The narrator is trying to think of something to say the potential dates haven't heard before. He tells them about the time he met the "Jersey Devil," which is apparently some folkloric Bigfoot-like thing from which the hockey team gets its name. The story ends with this unforgettable passage:
I tell them that I grew up in New Jersey, that I've seen the Jersey Devil in the Pine Barrens. It was late at night, and I was eating a hamburger with a friend at a diner, on this long stretch of empty road where there was nothing else around but the dark woods growing out of the sandy soil. I looked up from my hamburger and saw him through the window, but he was pretty far away. He was naked, covered in short, stiff hair like the hair of a dog, but shaped otherwise more or less like a man. He was standing at the edge of a beam of light from a streetlamp, at the border between the woods and the parking lot, just staring in at us. I could tell by the way he held his tail in his hands that he'd been alone a long time.

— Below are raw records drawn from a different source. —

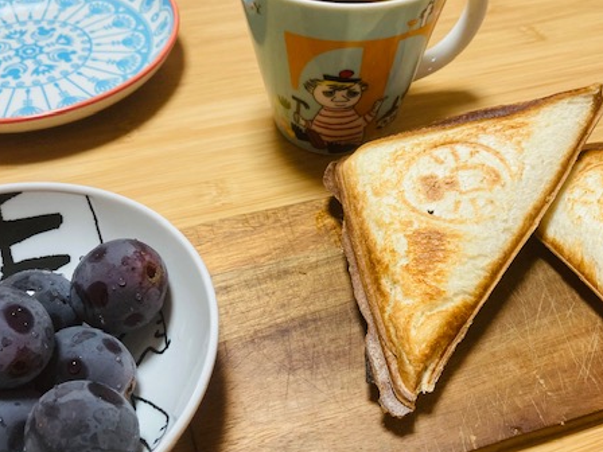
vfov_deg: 35.8
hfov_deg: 46.8
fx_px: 697
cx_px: 319
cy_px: 277
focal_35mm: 40
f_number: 1.8
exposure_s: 1/60
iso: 100
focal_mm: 3.99
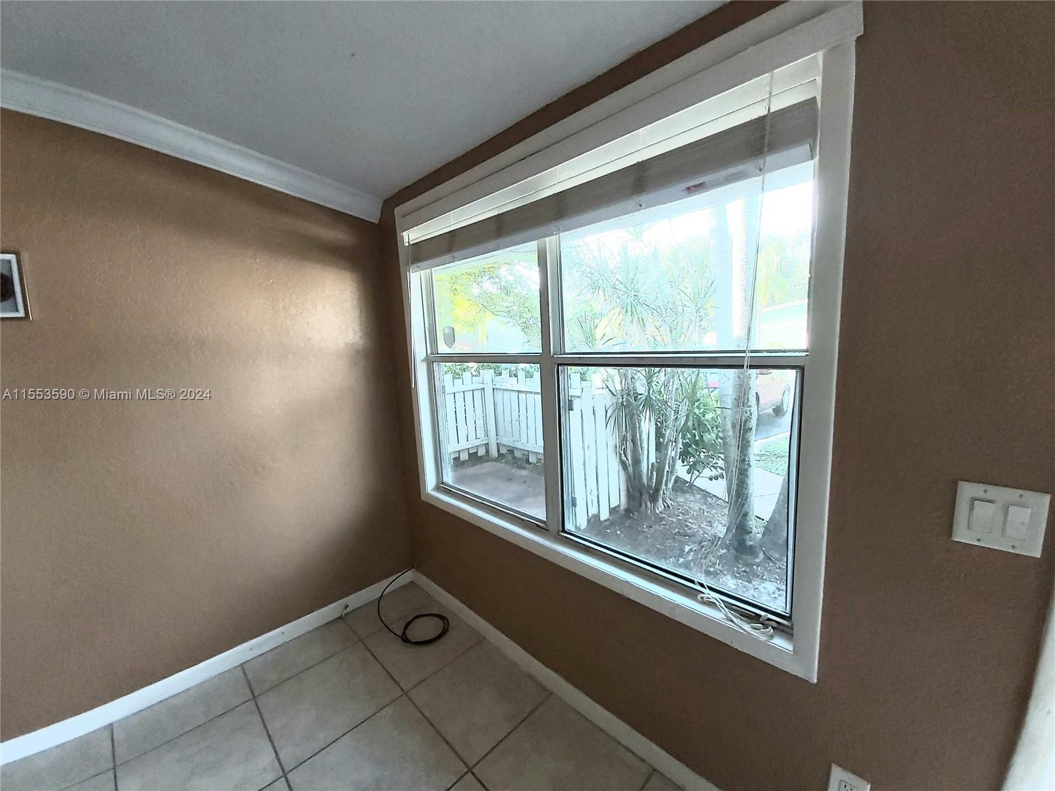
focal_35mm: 12
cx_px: 528
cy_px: 396
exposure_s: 1/60
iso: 100
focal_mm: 1.42
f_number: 2.2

It's possible to see this as the narrator projecting himself into the figure of a half-man, half-dog (his own best friend, as one Spaceballs character might have said), his loneliness central to this image. But it's also possible this Jersey Devil is his way of imagining himself outside of the feeling of sonder, his attempt to return to the stabilizing ability to treat others as something truly different, which allows us to treat them with indifference. The devil, the ultimate "other," is the narrator's attempt to hold onto a belief in something that is unlike him, something isolated and not fully human, meaning he can also remain both happily and yet unhappily isolated himself.